## BEGIN Quoted passage

California Court of Appeals, Second District, Eighth Division

September 24, 2019

THE PEOPLE, Plaintiff and Respondent,
v.
JUAN RAMIREZ, Defendant and Appellant.

          APPEAL from a judgment of the Superior Court of Los Angeles County No. BA417074, Leslie A. Swain, Judge. Affirmed and remanded for an amended abstract of judgment.

          Law Office of Elizabeth K. Horowitz and Elizabeth K. Horowitz, under appointment by the Court of Appeal, for Defendant and Appellant.

          Xavier Becerra, Attorney General, Gerald A. Engler, Chief Assistant Attorney General, Lance E. Winters, Senior Assistant Attorney General, Scott A. Taryle, Supervising Deputy Attorney General, and Nancy Lii Ladner, Deputy Attorney General, for Plaintiff and Respondent.

          WILEY, J.

         A jury convicted Juan Ramirez of a shotgun murder. On appeal, Ramirez argues a range of errors. We hold there was no instructional error, prosecutorial misconduct, or cumulative error. Ramirez forfeited his ability-to-pay argument. There was no sentencing error. By agreement, the abstract of judgment must be amended. References are to the Penal Code.

         I

         Given the verdict, the facts are these. When Ramirez was 20, his co-defendant Armando Semidey held a wedding reception at an apartment complex. Murder victim Salvador Zambrano attended, got drunk, grabbed a woman, and started fighting. Zambrano hit groom Semidey in the face and knocked him down. Guests forced Zambrano out of the complex, but he and a group gathered nearby. Ramirez heard Zambrano struck Semidey. Ramirez and four others drove to confront Zambrano and his group. Ramirez got out with a sawed-off shotgun and said “Who is the mother fucker who hit my brother, my friend?” A second fight started. Ramirez withdrew, took the shotgun back to the truck, put it inside, and stayed there. Then one of Ramirez’s group told him, “Kill that mother fucker. Kill him. Kill him.” Ramirez got the shotgun and fired a deadly blast into Zambrano’s back.

         II

         Ramirez appeals on six grounds.

         A

         We independently review Ramirez’s appeal about jury instructions.

         A trial court must instruct the jury on general principles of law necessary for the jury’s understanding of the case. Defendants have a right to an instruction pinpointing their defense theory, but the court may refuse incorrect, argumentative, duplicative, or confusing instructions. (People v. Hovarter (2008) 44 Cal.4th 983, 1021.)

## END Quoted passage
## BEGIN Source excerpt

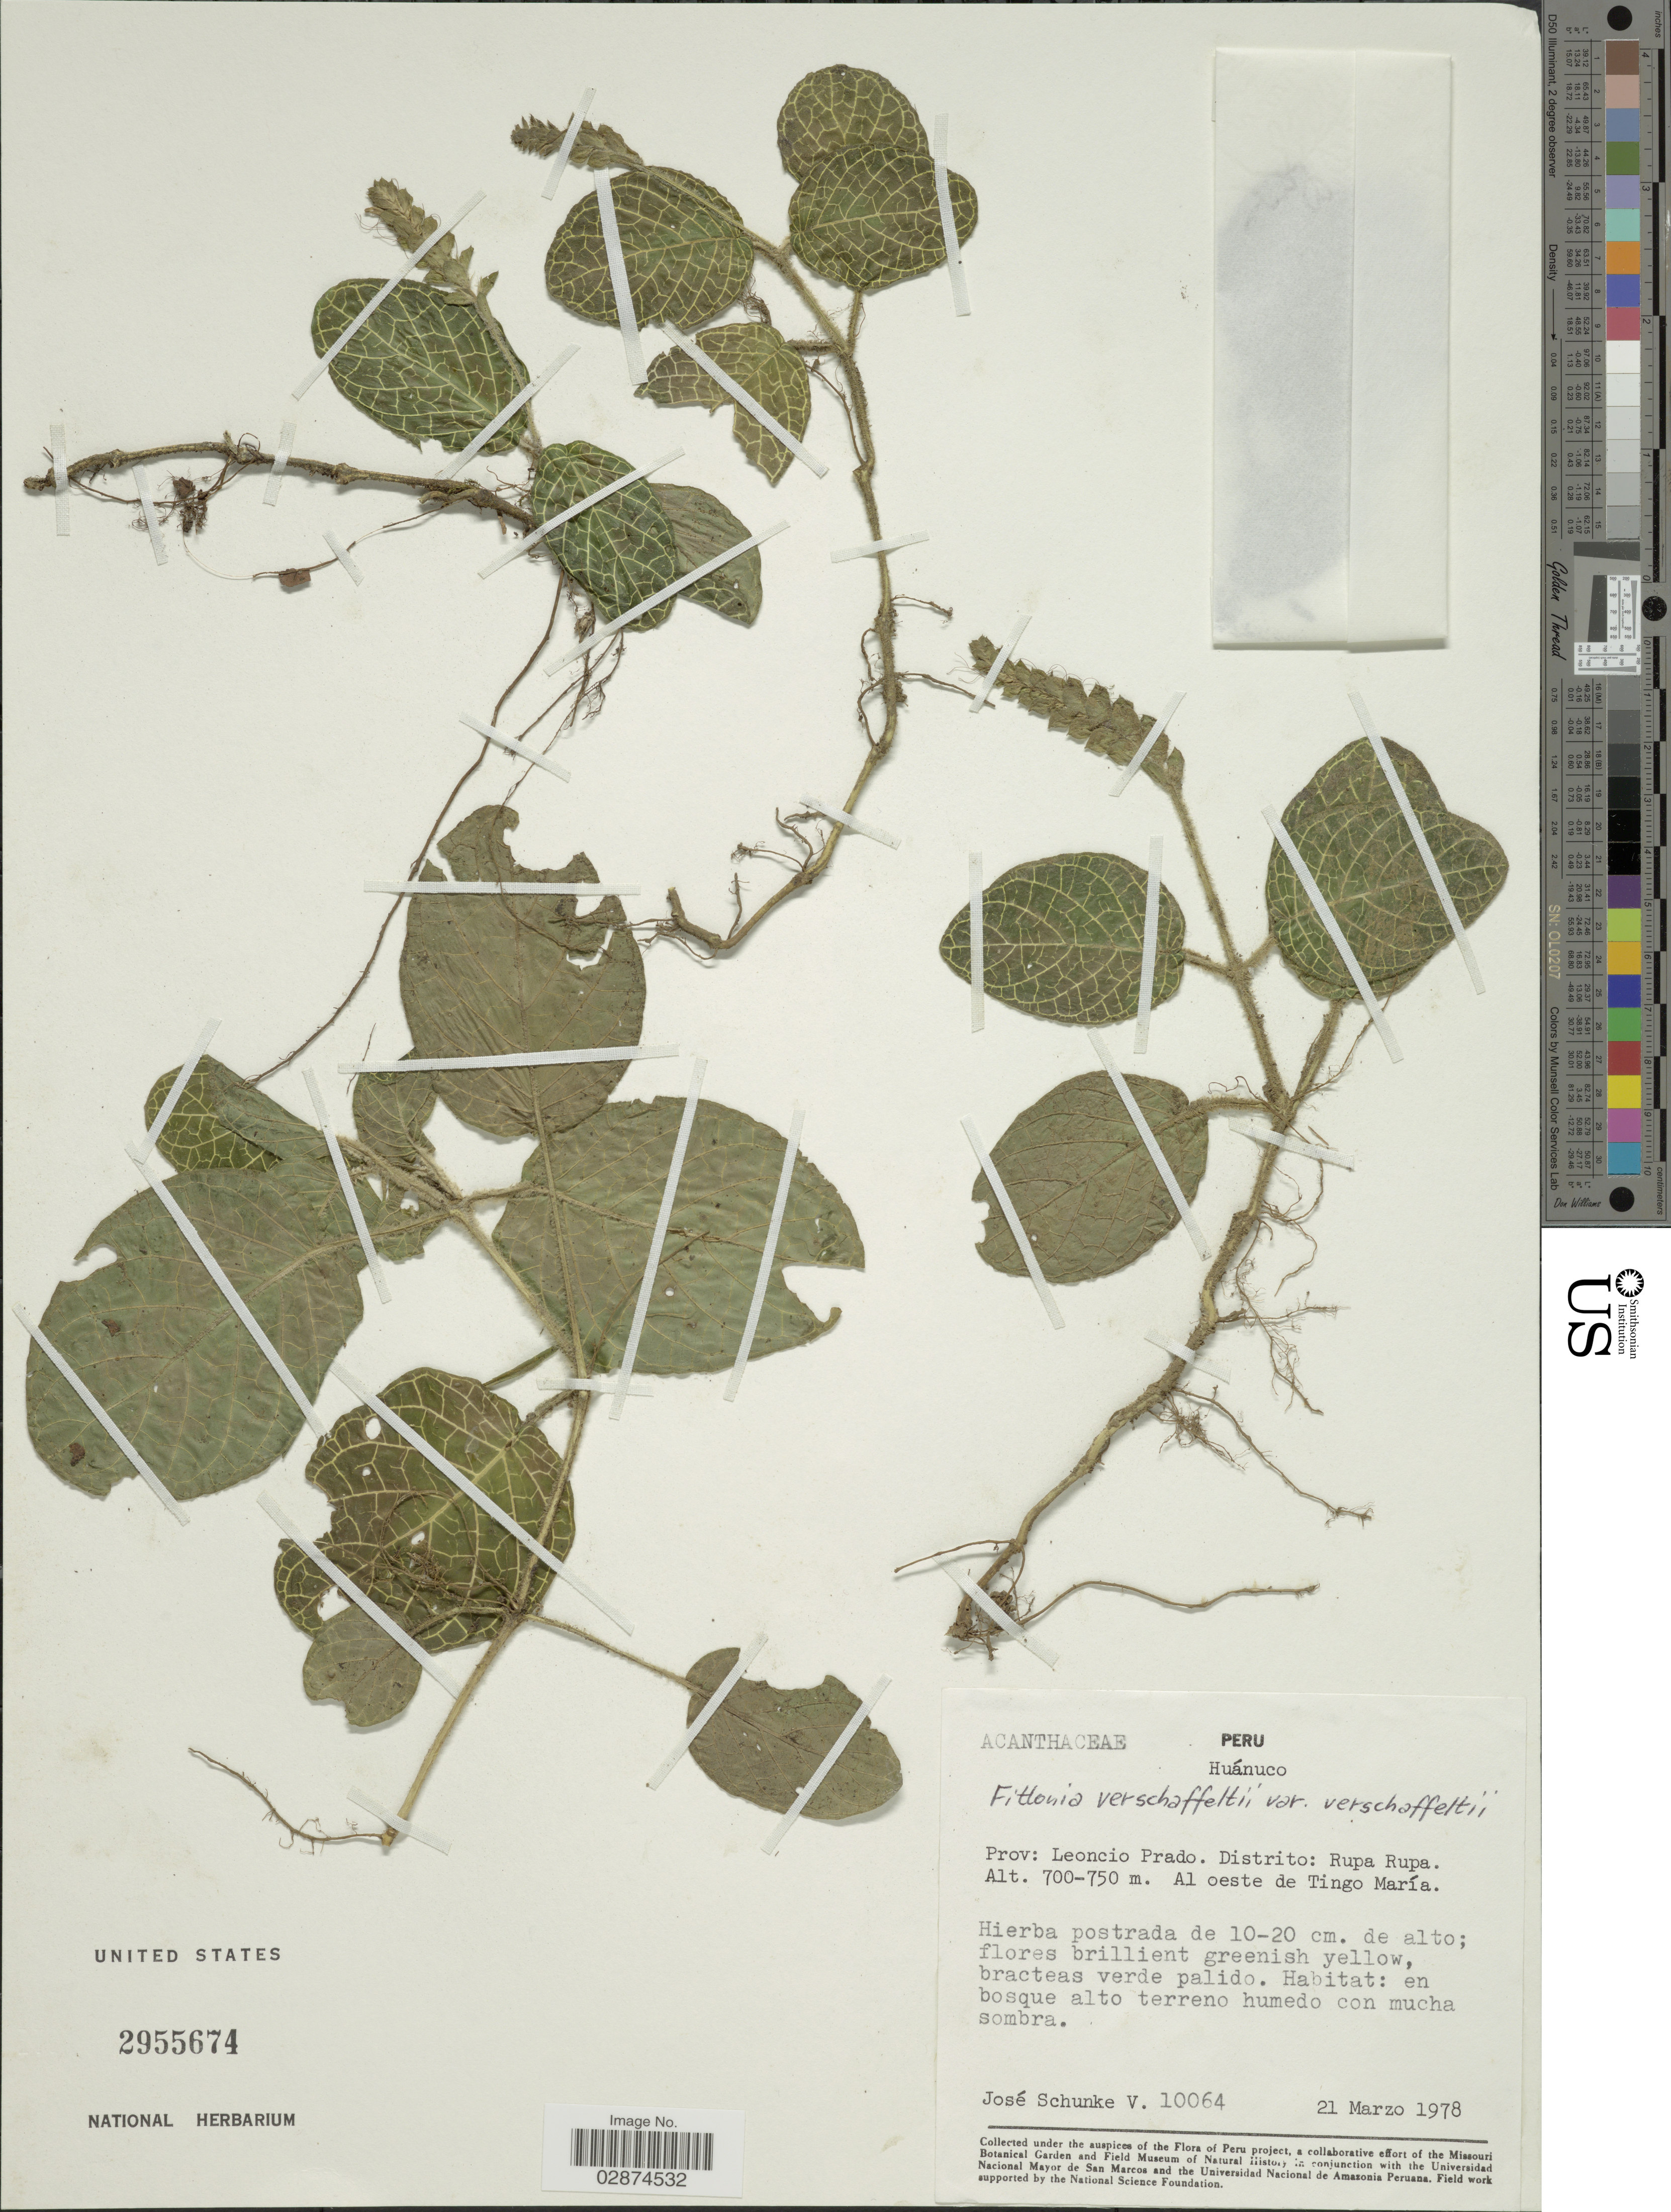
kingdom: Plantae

## END Source excerpt

Task instructions:
1 – According to the court opinion, why must the abstract of judgment be amended?
2 – Do these statements agree with the court opinion? (a) Ramirez was 20 when Semidey held his wedding reception. (b) Zambrano left the apartment complex on his own after the first fight. (c) The court found prosecutorial misconduct.

Solutions in order:
1 – The opinion says the abstract of judgment must be amended "by agreement." It gives no other reason, and it calls for a remand so that an amended abstract can be prepared.

2 –
(a) Yes: "When Ramirez was 20, his co-defendant Armando Semidey held a wedding reception at an apartment complex."
(b) No: "Guests forced Zambrano out of the complex"
(c) No: "We hold there was no instructional error, prosecutorial misconduct, or cumulative error."